### What to produce
Find every line below with the word "worn" in it, and copy each one.

BEGIN Material supplied

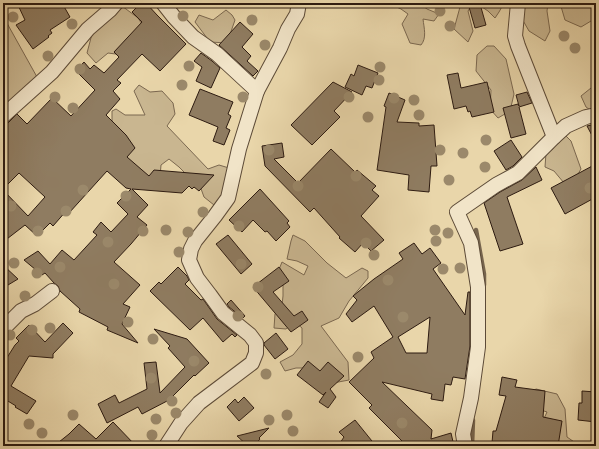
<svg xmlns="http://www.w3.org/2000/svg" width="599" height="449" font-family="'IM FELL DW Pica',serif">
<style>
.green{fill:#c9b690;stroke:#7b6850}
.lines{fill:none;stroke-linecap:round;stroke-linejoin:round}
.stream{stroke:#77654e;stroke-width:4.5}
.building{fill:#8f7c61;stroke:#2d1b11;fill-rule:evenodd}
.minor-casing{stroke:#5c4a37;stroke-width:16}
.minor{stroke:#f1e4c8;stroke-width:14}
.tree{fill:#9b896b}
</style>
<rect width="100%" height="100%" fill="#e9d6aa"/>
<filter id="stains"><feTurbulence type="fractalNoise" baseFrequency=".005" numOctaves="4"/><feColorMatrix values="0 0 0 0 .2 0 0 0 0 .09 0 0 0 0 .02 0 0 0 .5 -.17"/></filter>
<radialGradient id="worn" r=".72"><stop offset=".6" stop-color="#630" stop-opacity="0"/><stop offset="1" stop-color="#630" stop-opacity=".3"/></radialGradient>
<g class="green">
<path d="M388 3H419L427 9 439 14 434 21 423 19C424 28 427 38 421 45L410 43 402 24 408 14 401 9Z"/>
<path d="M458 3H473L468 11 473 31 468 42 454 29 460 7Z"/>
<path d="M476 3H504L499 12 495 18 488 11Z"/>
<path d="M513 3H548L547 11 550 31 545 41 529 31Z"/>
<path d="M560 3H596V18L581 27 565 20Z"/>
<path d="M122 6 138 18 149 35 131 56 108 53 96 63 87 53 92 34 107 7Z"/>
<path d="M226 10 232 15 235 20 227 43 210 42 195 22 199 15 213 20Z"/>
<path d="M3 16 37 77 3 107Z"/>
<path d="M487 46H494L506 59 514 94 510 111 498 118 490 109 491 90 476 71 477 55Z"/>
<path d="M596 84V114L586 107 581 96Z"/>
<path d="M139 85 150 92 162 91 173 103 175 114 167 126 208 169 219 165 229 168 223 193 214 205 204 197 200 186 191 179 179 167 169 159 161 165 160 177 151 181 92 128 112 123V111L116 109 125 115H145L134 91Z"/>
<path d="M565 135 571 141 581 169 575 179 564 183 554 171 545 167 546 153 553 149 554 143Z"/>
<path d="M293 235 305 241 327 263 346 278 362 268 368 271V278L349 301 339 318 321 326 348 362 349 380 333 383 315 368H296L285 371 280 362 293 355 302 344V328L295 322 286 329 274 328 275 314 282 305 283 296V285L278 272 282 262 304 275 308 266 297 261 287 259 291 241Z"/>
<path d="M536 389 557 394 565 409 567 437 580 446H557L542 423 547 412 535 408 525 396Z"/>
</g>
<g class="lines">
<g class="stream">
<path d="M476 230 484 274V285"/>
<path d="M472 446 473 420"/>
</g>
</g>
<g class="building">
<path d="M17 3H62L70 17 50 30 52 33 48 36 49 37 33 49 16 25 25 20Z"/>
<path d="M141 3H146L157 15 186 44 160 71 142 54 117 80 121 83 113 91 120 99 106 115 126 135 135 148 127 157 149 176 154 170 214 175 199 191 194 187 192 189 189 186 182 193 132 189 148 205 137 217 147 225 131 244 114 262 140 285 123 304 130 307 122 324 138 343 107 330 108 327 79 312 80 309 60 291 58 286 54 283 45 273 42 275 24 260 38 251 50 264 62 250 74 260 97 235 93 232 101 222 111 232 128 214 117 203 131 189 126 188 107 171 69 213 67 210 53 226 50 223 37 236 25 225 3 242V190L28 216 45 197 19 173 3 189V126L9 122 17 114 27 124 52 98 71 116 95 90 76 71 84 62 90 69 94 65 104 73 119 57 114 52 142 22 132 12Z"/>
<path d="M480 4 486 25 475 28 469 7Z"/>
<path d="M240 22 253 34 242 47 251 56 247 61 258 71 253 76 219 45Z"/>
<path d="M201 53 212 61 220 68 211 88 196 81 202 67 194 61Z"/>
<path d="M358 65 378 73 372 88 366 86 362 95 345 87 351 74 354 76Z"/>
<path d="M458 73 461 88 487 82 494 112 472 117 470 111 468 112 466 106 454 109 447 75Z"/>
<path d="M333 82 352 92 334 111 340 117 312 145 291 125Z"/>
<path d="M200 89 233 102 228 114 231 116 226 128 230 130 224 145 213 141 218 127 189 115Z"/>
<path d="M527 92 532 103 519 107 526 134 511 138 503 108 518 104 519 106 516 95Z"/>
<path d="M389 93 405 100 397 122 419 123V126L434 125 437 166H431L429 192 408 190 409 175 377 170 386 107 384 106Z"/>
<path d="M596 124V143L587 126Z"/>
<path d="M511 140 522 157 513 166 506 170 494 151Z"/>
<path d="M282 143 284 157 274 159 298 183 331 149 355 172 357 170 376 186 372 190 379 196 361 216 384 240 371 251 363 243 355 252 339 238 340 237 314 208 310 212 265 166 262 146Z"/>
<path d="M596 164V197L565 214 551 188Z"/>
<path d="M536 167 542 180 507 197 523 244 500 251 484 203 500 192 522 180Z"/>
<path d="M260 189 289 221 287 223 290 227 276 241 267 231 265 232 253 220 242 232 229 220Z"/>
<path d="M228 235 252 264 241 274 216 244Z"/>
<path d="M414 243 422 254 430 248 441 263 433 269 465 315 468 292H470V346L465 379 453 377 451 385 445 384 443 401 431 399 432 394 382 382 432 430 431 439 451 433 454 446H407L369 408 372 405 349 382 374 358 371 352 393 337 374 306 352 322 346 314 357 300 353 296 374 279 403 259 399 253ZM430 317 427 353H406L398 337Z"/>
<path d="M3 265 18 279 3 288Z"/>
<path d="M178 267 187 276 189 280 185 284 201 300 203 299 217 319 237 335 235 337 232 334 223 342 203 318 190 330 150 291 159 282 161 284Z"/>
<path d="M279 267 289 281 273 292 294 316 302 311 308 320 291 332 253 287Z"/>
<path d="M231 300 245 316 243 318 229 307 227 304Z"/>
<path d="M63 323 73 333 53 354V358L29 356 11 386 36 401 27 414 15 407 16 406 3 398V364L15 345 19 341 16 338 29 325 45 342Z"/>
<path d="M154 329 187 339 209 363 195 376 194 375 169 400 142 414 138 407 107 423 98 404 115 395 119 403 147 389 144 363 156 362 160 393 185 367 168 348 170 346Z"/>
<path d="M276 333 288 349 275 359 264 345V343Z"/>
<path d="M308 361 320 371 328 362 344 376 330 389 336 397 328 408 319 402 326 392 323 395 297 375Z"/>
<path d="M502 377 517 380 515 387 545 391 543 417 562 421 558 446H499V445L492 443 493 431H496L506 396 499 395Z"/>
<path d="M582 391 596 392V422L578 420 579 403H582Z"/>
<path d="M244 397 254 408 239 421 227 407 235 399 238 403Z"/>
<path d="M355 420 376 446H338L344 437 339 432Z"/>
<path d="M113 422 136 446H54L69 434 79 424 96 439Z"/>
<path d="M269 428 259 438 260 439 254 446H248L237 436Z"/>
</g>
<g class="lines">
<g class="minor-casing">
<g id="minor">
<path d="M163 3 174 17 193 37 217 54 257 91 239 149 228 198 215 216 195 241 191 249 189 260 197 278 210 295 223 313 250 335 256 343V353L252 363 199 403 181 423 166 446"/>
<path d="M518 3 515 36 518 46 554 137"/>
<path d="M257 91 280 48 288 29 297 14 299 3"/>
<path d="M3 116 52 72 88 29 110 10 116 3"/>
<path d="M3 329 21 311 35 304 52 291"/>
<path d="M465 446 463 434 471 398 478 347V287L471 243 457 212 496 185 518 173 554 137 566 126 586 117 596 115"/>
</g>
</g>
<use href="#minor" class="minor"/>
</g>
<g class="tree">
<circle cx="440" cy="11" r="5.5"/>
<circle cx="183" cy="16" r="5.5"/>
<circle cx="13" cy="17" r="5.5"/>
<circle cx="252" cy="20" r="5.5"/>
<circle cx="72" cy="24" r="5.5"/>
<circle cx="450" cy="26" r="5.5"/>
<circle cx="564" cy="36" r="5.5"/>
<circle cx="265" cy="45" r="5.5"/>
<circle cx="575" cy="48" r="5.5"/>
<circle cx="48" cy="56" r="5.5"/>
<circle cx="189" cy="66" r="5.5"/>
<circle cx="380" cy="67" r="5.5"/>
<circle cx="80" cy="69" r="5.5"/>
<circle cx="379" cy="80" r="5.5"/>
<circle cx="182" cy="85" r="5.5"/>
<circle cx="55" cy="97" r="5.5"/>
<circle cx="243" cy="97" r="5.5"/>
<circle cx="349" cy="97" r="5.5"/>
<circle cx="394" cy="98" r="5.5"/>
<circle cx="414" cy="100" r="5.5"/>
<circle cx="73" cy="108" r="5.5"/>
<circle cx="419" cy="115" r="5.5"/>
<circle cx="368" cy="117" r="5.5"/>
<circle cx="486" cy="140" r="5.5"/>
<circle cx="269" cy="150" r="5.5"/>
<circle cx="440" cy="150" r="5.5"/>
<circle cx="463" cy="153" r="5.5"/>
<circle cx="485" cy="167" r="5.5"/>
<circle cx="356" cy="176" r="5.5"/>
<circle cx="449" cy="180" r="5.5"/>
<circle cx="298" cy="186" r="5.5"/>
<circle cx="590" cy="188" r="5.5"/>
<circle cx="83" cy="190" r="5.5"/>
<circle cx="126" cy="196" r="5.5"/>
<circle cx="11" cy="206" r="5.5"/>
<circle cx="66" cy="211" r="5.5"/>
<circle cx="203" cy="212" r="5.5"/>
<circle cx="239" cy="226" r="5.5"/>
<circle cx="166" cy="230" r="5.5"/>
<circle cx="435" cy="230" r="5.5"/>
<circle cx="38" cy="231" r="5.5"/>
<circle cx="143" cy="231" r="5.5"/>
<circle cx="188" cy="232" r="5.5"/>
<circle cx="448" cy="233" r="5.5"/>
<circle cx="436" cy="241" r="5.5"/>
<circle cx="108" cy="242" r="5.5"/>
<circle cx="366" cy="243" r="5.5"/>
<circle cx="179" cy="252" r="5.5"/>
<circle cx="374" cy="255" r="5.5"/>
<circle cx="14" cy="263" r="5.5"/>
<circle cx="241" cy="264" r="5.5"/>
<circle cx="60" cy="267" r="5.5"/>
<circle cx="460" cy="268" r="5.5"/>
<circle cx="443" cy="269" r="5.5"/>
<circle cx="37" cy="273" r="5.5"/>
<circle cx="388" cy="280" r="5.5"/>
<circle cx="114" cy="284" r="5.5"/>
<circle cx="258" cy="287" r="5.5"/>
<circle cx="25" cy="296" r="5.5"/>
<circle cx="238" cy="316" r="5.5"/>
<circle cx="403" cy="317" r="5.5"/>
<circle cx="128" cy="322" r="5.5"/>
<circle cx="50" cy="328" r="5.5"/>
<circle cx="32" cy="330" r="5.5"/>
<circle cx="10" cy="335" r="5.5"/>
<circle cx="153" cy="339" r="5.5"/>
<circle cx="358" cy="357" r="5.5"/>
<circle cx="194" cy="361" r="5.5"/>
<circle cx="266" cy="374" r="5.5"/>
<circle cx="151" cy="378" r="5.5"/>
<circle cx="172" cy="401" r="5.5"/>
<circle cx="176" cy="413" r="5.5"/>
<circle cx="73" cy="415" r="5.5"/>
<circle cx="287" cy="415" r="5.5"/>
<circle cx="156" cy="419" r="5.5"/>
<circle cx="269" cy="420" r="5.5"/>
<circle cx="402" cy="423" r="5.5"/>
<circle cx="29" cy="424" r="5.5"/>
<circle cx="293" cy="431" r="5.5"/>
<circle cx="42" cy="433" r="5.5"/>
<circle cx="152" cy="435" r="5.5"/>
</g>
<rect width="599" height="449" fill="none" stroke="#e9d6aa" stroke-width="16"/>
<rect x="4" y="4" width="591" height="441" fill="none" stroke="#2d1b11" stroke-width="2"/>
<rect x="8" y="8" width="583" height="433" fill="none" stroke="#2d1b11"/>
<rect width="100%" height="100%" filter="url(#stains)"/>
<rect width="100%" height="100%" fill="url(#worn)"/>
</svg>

END Material supplied

### Worked solution
<radialGradient id="worn" r=".72"><stop offset=".6" stop-color="#630" stop-opacity="0"/><stop offset="1" stop-color="#630" stop-opacity=".3"/></radialGradient>
<rect width="100%" height="100%" fill="url(#worn)"/>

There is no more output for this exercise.